CASTELLI, CHE C'ENTRA L'ISLAM COL NAZISMO? - SILVIO INTREPID - GLI AUTORI DI PANARIELLO - ARIDATECE I JALISSE - SANREMO DA EVIRAZIONE - GLI ITALIANI IN KENYA, DIMENTICATI - CAPEZZONE SANTO - FASSINO E AGNELLI.

Riceviamo e pubblichiamo:


Lettera 1

Vi scrivo perchè ho letto le ultime dichiarazioni del Ministro Castelli il quale ha paragonato l'Islam al nazismo e, a suo dire, non avrebbe ancora conosciuto l'Islam moderato poichè questo potrà accadere quando gli sarà permesso costruire una chiesa cristiana nei paesi islamici, ad esempio la Mecca.
A parte il fatto che nello stato della città del Vaticano mi sembra che non vi sia una Moschea, si vede che, al di la delle sue sparate elettorali per raccogliere voti, il Ministro, è vittima dei luoghi comuni e gli consiglierei di andare a visitare più spesso il Medio Oriente.
Mi permetto di dire questo, perchè la realtà è ben diversa.

Ho un suocero che fa l'architetto con un certo successo nel Medio Oriente e vive da molti anni al Cairo dove tranquillamente esiste una grande comunità cristiana dove si può tranquillamente professare la propria religione e frequentare le chiese, che sono numerose.
Ultimamente egli ha, tra l'altro, progettato e realizzato un piacevole e oserei dire bel insediamento turistico sul mar Rosso al EL Gouna per un gruppo imprenditoriale tra i più importanti dell'Egitto e del Medio Oriente, il cui responsabile gli ha chiesto di costruire, cosa che lui ha fatto con molta dedizione, una deliziosa chiesa cristiana dove consiglierei al Ministro Castelli di andare tranquillamente e, se vuole essere accompagnato, lo farei volentieri.

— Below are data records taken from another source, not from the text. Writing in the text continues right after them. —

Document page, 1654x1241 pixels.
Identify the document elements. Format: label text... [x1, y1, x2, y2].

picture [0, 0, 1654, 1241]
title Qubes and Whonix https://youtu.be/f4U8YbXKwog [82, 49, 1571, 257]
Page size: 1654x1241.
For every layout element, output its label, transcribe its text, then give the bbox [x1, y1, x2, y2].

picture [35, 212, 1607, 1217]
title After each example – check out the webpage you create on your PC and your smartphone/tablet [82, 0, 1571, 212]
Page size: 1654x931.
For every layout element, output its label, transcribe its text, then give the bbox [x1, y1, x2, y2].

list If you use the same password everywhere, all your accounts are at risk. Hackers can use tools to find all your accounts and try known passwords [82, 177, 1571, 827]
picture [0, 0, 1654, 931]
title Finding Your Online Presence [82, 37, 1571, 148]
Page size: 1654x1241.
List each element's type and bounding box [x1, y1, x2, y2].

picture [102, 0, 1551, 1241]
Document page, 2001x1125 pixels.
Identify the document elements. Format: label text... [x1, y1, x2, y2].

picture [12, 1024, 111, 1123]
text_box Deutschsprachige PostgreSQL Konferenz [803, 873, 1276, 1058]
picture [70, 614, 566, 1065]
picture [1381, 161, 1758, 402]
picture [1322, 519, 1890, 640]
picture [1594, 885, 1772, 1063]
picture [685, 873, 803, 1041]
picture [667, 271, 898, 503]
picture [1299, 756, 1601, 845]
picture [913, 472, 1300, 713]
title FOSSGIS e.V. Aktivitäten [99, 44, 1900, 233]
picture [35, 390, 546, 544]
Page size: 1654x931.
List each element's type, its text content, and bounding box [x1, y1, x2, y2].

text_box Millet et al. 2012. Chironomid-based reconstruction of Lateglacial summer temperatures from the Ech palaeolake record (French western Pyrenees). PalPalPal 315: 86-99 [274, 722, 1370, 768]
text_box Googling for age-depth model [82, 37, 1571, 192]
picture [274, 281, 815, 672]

Gli spiegherei così la differenza tra il nazismo e l'islam e che in molti paesi islamici, si può tranquillamente usare il Vangelo e costruire chiese e che l'Ialia è apprezzata nel mondo medio orientale perchè oltre ad essere un paese di grande cultura, perchè è molto tollerante e rispettoso delle altre religioni, tanto che quando si entra per far visita, nelle moschee, il rispetto ci induce a toglierci le scarpe.
Tanto volevo sottolineare perchè al di là delle futili campagne demagogiche ed elettorali, l'ignoranza non prevalga sulla conoscenza del mondo e i nostri rappresentanti al governo diffondino maggiormente la culture della tollerenza e del rispetto reciproco.
Avv. Marco Agalbato

Lettera 2

Fate sapere a chi ha scritto l'articolo: INTREPID BERLUSCONI, che il suddetto INTREPID ancorato a New York NON è un cacciatorpediniere ma una PORTAEREI . Capisco voler sfottere il premier ma almeno farlo con dati alla mano.
Jack

Lettera 3
Ciao Dago, riflettevo su una cosa, leggendo di Panariello, ma è possibile che un comico professionista abbia degli autori che scrivono testi per lui? Ma come è possibile che ci siano comici che sono pagati, e molto, solo per essere utilizzati come ' strumenti umani' per trasmettere parole altrui? Credo che sia ovvio che ad un comico vero, di razza, non venga proposto di avere un team di 'autori' che gli scrivono cosa dire. Questo indubbiamente distingue i grandi dalle mezze calzette. Non credo infatti che Verdone, Villaggio, Benigni, Pozzetto o il compianto Troisi abbiano mai avuto bisogno di un team di autori, o mi sbaglio?
Eric

Lettera 4
Caro Dago, subito dopo la notizia della vittoria di Povia a Sanremo con l'enigmatico pezzo "Vorrei avere il becco", sono andato in cucina e con le mie stesse mani ancora sporche di vomito mi sono evirato. Un po' preso dalla frustrazione, un po' dalla rabbia nei confronti degli uccelli e anche cinicamente per avere più successo nella vita seguendo il suo esempio. Oggi a Rebibbia è giornata di colloqui e mi sento in dovere di andare a trovare i Jalisse, che a questo punto potranno finalmente chiedere la grazia per la loro condanna definitiva per truffa. Ma come il Signore punì nel 1997 con quel micidiale terremoto la capitale del Congo Francese, colpevole solo di ricordare il nome di quel complesso, oggi che ha vinto uno che si chiama quasi come una nota marca finlandese di telefoni cellulari io vi avverto: non recatevi ad Helsinki.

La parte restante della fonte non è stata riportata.